Exercise passage:
:::::

No, I got your point, and it is valid. I simply contend that you get the same clearance just by turning the comb on a slight diagonal in the straight-sided hive. Not as MUCH clearance, but plenty. 

However, the more I study these matters the more I think that I have built my last straight sided hive. Fortunately they are SO easy to rebuild. 
Ox


----------



## beekeeper28 (Nov 27, 2002)

I was glad to see someone mention plywood and 2x scap lumber. I have a lot of 1/2" and 3/4 plywood scraps and some 2x scaps as well. (I'm building a house). I have been thinking about design that would work with plywood. I was thinking about making a 1x2 frame and then glueing and screwing the plywood to it. With 1x2 edging to the outside and the plywood to the inside of the hive. The 1x2 would serve as a nailer so the sides could be attached. What do y'all think of this method?


----------



## Michael Bush (Aug 2, 2002)

>I was glad to see someone mention plywood and 2x scap lumber. I have a lot of 1/2" and 3/4 plywood scraps and some 2x scaps as well. (I'm building a house). I have been thinking about design that would work with plywood. I was thinking about making a 1x2 frame and then glueing and screwing the plywood to it. With 1x2 edging to the outside and the plywood to the inside of the hive. The 1x2 would serve as a nailer so the sides could be attached. What do y'all think of this method? 

If you design it right it will work very well. I use 1 x 2 frames around sheets of PlexiGlas for my lanstroth size observation hives.


----------



## Oxankle (Jan 8, 2004)

B28:

If you will build your end pieces out of 2x material you will not need any nailers there. You might want to use a nailer where the sides attach to the bottom, but the 2x end pieces work fine. (I'm thinking 1/2 inch plywood and up. Thinner plywood and you might want bracing on the top edges too. I am using 2x end pieces and am sold on that method. 
Ox


----------



## Hillbillynursery (Nov 13, 2003)

I made one lang box out of 3/4 plywood that was scrapped. The problem I found with plywood(but have not had with advantech chipboard) was when prying inner cover off it splintered alot. My idea was to use 2Xs for the end and then tack a 3/4 X 2 board across the top for the top bars to rest on for easy prying up. This will also add strength to the plywood so it will not bow outward. But plywood is much cheaper than solid wood.


----------

:::::

Task goal:
Please copy the forum thread between "## Hillbillynursery (Nov" and "than solid wood.", inclusive, renaming "chipboard" to "particleboard". The lines have nothing to do with the forum thread.

Dataset content:
:::::

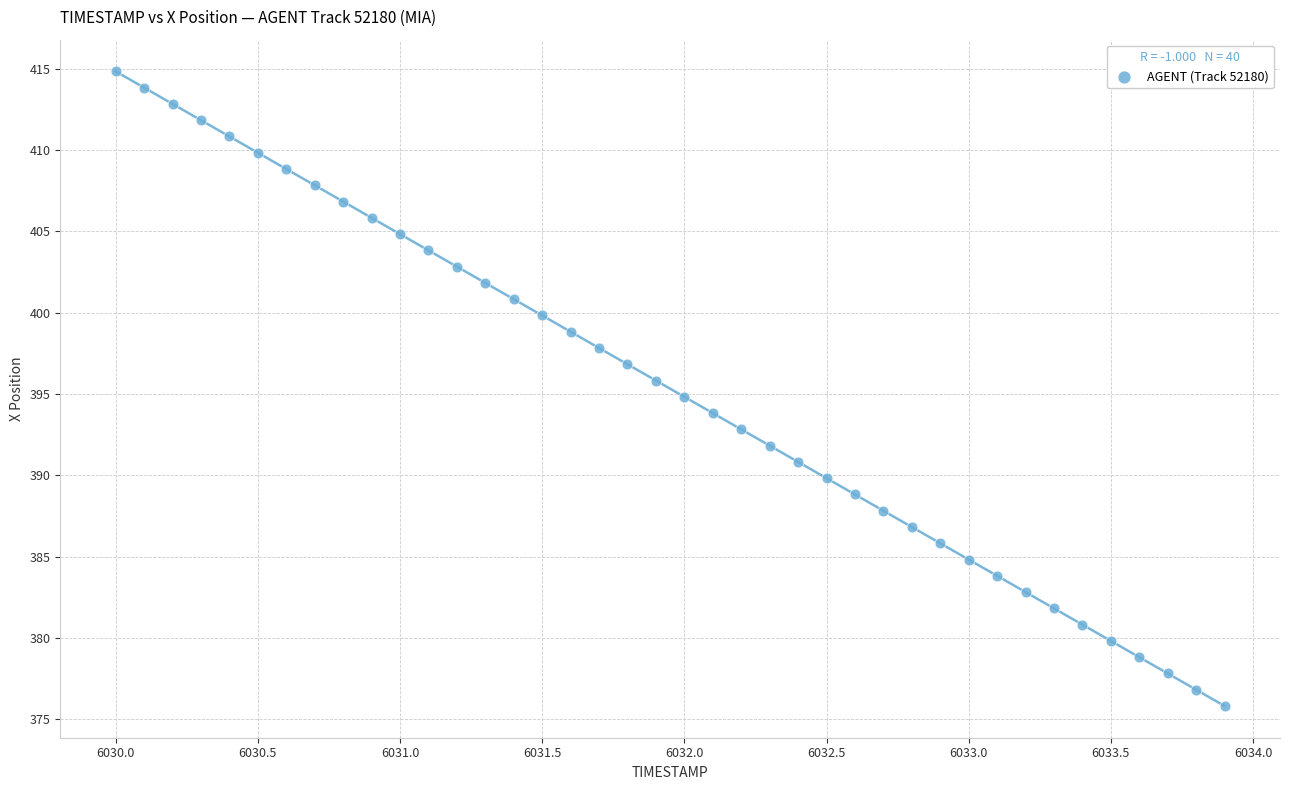

What is the range of Y values (max minus min)?

39.0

:::::

Written answer:
## Hillbillynursery (Nov 13, 2003)

I made one lang box out of 3/4 plywood that was scrapped. The problem I found with plywood(but have not had with advantech particleboard) was when prying inner cover off it splintered alot. My idea was to use 2Xs for the end and then tack a 3/4 X 2 board across the top for the top bars to rest on for easy prying up. This will also add strength to the plywood so it will not bow outward. But plywood is much cheaper than solid wood.